When it comes to health care payment reform, Dr. Robert Galvin, director of global healthcare for General Electric, is keeping his eye on MedPAC. That means I have my eye on MedPAC because I think major employers will be a huge influence on how health care reform evolves.

Here’s what I heard in my recent interview with Dr. Galvin:

There’s a lot going on in payment reform, and if you look just in the private sector, we think there are now well over 200 pay-for-performance pilots going on. If you look in Medicare, at least seven or eight of their demonstration projects are on payment reform. So, it is a really active area that is, frankly, a bit chaotic at the moment.

I think that with this new administration, the focus is going to go more and more to Medicare, and if you look at Medicare and look at what they’re doing in payment reform, that really drives you right back to MedPAC, which is the agency that advises Congress, particularly on Medicare and particularly on payment reform.

And so I think a good place to start is to look at what MedPAC is suggesting, and it turns out that what MedPAC is suggesting is really pretty similar to what’s going on in the private sector. And I see several big ideas going on. One of the big ideas is that primary care doctors need to be paid more, and that the re-balancing, as it’s called, between specialty care that pays more for more interventions–and the more invasive the intervention, the more it gets paid—is something that people are really looking at. And they’re using the word “re-balancing.”

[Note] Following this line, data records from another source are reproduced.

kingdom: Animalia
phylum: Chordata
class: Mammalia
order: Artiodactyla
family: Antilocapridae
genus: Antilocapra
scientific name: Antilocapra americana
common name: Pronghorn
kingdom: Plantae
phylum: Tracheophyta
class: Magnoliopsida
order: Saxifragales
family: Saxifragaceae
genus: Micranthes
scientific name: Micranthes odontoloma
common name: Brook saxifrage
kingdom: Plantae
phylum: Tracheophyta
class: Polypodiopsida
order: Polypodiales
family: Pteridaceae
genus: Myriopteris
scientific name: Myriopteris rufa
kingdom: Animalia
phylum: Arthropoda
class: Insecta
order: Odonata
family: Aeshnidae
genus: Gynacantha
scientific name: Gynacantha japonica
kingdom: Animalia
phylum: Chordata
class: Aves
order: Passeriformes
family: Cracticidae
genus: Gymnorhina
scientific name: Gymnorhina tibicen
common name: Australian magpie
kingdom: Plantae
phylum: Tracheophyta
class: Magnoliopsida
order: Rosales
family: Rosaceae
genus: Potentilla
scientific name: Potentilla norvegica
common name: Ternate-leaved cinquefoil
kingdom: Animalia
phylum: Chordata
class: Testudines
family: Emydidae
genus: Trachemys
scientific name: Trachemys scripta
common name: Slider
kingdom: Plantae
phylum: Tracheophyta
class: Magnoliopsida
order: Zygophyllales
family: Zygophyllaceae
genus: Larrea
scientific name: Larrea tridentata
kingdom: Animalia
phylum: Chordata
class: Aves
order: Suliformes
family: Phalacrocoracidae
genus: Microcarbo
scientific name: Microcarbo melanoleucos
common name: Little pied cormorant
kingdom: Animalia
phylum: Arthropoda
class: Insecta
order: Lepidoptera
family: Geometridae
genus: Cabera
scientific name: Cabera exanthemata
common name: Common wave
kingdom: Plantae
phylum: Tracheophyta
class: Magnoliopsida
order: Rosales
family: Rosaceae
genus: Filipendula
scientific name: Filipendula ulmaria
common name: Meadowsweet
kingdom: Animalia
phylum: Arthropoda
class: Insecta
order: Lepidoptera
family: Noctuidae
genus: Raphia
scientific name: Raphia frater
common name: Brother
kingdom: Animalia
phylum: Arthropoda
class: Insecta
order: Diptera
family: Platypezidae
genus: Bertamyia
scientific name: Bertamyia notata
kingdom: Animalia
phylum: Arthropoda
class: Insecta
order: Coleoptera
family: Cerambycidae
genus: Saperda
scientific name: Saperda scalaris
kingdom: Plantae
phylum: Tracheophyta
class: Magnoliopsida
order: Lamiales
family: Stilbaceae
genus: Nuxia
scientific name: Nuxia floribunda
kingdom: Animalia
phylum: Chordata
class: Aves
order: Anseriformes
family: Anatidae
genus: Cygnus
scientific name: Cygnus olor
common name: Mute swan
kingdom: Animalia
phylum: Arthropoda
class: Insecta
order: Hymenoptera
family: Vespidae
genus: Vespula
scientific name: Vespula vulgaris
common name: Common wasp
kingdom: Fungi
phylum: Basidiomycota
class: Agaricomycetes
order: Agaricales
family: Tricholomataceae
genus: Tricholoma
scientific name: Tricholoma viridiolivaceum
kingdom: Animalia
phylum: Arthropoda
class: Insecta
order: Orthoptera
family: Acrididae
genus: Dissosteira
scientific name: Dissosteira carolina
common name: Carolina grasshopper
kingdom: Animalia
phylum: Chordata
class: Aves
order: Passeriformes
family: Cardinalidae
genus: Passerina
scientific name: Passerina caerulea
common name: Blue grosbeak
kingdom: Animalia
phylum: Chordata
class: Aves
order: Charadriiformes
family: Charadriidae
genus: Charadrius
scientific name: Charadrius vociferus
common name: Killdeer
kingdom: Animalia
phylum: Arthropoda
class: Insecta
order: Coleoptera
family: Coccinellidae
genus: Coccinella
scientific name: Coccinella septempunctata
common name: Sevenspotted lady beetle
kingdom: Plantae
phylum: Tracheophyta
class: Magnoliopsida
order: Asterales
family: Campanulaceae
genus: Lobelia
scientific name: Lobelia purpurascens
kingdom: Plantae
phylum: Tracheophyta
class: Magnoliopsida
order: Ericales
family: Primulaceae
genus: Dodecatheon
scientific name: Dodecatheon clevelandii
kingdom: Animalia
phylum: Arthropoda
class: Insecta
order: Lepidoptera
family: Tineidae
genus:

I think there’s a big push toward coordination of care, and I think you see that in two ways. One is in this concept of medical home, which is the idea that primary care doctors would be paid a new fee that doesn’t exist yet for coordinating care, if they meet the requirements of a medical home. And the other coordination idea going on has to do with this idea of blended payment, or instead of paying hospitals through Part A Medicare and doctors through Part B in a disconnected fashion, that you actually give a lump sum on A and B around particular diagnoses, and then let the doctors and hospitals figure out how to share that money. That’s another kind of coordination play.

The third big thrust I see is in this idea of not paying either for errors or unnecessary care. You see this in the never-events policy where Medicare has listed several events that they are not going to pay for, and some private insurers have followed. And you see it in an idea from MedPAC which says that preventable re-admissions–and they think actually up to 20 percent of people who are re-admitted on the Medicare program could have been avoided with better coordination of care, medication compliance, etc.—that those preventable re-admissions should be paid at a degree much less than the original DRG would tell you

So, those are three big trends – primary trend, coordinated care, and really looking at not paying for errors.